Task directions:
Return every line in the entries below where the word "wrist" shows up.

Input data:
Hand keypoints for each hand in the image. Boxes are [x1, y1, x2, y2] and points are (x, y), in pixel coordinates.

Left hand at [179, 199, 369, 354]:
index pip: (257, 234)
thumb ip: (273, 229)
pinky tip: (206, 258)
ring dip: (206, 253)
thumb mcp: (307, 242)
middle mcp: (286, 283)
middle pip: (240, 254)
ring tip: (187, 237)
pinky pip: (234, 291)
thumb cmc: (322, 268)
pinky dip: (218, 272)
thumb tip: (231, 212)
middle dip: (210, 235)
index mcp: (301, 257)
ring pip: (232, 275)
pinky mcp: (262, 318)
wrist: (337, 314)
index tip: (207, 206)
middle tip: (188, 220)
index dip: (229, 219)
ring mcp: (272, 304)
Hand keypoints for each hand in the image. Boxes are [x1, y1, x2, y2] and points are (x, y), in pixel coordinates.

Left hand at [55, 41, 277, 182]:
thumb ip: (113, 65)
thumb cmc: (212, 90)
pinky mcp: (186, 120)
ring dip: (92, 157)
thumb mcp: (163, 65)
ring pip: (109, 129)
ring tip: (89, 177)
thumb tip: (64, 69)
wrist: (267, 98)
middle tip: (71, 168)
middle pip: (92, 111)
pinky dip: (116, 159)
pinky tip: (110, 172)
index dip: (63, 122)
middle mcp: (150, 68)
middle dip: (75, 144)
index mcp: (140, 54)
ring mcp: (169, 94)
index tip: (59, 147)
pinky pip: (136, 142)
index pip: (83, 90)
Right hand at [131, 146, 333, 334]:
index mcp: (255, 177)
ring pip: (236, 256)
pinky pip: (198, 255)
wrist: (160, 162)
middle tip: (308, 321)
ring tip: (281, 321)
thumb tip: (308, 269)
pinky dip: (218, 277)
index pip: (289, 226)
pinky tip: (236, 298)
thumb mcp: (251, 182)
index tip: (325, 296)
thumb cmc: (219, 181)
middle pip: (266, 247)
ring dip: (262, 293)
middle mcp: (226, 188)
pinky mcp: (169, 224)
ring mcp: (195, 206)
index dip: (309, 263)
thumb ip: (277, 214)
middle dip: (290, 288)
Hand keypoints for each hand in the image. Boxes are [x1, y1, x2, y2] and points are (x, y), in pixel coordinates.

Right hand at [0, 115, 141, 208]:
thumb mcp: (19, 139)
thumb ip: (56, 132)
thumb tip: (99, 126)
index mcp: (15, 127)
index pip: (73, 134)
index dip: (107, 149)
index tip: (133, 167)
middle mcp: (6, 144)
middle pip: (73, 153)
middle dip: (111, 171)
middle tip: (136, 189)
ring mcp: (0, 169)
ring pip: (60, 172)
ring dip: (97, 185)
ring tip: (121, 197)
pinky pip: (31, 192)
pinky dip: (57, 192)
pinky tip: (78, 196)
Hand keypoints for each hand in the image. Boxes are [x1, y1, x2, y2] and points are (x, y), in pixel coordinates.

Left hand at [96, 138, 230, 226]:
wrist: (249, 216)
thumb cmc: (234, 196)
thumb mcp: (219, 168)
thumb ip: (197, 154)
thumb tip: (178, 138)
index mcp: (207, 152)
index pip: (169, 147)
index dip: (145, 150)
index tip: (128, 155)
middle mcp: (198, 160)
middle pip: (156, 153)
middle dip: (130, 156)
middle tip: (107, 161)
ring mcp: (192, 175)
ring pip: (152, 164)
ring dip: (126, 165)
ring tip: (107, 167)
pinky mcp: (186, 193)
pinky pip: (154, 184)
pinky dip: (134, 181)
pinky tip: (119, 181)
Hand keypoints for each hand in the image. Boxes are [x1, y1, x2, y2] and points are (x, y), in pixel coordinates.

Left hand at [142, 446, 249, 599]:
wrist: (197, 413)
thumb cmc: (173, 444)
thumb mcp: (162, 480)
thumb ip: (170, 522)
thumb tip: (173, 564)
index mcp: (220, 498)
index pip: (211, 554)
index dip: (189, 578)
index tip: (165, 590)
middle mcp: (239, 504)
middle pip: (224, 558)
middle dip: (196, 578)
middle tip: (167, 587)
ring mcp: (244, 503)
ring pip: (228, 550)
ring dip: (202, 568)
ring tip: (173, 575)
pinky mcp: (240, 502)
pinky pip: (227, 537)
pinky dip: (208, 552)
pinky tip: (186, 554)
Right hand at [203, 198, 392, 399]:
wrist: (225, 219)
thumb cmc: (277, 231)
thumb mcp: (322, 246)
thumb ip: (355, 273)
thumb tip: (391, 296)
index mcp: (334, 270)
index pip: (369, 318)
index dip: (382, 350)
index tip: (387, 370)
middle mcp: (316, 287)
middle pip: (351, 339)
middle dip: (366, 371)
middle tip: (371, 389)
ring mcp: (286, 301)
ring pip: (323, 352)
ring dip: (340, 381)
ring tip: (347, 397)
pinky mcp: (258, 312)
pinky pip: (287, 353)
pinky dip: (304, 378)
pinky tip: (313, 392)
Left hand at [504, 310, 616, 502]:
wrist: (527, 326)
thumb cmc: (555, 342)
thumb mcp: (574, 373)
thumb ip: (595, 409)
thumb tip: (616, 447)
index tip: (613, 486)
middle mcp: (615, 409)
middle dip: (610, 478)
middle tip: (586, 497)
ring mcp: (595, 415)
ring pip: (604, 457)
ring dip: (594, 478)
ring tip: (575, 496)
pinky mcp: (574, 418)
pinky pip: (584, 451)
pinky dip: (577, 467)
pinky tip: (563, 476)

Task solution:
wrist: (337, 314)
wrist: (267, 98)
wrist: (160, 162)
wrist: (249, 216)
wrist: (197, 413)
wrist: (225, 219)
wrist: (527, 326)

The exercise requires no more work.